PROVIDED RECORDS »

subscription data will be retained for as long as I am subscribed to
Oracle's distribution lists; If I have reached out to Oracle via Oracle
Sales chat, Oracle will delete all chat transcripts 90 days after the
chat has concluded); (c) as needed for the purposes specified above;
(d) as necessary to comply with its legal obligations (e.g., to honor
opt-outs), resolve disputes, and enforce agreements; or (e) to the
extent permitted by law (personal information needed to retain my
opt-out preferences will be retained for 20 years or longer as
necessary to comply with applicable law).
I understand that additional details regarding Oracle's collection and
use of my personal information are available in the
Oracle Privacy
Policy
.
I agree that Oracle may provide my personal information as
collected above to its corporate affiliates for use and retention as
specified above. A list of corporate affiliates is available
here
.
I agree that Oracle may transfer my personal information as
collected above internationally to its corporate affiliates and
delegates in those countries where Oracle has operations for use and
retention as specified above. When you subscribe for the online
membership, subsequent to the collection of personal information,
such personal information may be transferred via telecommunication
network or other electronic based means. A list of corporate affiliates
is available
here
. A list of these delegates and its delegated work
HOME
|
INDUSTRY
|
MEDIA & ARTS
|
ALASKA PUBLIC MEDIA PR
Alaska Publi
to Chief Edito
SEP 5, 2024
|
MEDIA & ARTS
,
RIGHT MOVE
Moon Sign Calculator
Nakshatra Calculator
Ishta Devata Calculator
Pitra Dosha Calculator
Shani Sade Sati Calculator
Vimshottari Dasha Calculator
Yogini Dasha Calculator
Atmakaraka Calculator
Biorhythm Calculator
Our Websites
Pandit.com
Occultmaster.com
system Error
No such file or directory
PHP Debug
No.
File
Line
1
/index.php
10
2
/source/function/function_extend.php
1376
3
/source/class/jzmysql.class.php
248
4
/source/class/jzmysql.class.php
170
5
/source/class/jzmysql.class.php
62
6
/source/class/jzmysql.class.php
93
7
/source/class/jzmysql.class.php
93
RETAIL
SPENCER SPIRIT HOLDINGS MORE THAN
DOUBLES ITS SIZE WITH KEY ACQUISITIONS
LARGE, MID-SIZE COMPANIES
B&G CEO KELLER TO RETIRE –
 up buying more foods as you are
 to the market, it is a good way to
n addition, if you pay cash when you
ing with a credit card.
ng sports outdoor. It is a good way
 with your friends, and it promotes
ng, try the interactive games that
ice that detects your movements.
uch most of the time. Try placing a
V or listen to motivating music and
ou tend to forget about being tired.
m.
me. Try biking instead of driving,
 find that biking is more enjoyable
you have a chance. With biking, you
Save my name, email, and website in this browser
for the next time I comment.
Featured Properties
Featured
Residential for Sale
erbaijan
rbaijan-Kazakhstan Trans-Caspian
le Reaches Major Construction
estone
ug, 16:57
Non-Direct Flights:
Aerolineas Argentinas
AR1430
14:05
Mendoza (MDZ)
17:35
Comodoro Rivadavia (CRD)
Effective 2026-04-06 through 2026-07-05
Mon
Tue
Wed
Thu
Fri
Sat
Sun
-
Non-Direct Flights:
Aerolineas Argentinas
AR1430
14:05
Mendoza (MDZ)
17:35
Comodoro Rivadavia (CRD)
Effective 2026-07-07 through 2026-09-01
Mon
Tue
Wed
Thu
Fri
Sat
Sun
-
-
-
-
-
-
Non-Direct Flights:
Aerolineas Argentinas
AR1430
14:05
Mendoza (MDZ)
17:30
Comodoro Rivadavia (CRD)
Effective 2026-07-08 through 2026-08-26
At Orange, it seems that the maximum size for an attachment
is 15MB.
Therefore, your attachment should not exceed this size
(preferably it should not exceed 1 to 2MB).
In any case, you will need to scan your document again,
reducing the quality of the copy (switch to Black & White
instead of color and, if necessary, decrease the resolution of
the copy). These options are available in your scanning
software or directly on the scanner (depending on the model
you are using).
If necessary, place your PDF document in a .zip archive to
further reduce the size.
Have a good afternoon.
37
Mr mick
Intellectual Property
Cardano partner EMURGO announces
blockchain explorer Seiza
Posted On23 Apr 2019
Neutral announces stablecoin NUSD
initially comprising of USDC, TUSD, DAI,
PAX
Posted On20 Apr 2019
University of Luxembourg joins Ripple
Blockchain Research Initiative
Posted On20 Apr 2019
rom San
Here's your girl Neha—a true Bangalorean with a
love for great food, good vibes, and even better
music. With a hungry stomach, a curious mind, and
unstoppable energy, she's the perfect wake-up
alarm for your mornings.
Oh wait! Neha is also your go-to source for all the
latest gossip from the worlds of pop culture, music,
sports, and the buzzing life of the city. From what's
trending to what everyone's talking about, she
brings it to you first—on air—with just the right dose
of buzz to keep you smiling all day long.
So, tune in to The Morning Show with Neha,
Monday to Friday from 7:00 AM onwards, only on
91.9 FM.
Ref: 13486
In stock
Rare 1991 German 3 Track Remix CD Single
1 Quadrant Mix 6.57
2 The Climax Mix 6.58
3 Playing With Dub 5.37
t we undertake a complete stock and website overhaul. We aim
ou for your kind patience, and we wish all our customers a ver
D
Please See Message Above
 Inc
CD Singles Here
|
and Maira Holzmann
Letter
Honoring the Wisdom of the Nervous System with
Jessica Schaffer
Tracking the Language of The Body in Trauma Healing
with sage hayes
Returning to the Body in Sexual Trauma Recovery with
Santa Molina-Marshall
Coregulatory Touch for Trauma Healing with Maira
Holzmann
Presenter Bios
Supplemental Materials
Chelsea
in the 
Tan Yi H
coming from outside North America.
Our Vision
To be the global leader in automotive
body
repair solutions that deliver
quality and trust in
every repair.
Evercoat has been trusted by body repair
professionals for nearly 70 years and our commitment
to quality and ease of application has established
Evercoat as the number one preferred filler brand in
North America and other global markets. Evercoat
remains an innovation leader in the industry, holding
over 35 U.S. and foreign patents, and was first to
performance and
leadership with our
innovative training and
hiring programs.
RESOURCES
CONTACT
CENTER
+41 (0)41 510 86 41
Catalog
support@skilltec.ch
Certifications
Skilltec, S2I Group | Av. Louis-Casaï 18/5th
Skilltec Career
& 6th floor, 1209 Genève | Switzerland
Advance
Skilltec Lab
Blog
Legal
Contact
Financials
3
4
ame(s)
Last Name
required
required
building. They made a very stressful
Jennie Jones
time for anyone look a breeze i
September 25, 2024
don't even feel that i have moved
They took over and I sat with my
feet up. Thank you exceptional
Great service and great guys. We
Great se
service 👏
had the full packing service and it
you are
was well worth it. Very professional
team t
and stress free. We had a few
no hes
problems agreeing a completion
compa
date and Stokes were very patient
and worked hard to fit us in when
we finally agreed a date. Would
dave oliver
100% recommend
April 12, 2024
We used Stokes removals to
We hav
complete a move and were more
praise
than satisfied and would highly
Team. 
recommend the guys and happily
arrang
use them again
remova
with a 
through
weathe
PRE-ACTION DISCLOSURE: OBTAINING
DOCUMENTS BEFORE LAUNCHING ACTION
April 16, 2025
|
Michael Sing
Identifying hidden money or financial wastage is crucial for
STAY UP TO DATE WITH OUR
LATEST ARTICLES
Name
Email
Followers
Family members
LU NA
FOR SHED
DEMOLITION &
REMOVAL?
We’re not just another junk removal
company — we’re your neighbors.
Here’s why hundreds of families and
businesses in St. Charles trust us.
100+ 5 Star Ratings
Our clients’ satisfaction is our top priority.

REQUEST »
Reproduce, word for word, the lines from the beginning of the material through the line containing "Sales chat, Oracle", including that line.

ANSWER SECTION »
subscription data will be retained for as long as I am subscribed to
Oracle's distribution lists; If I have reached out to Oracle via Oracle
Sales chat, Oracle will delete all chat transcripts 90 days after the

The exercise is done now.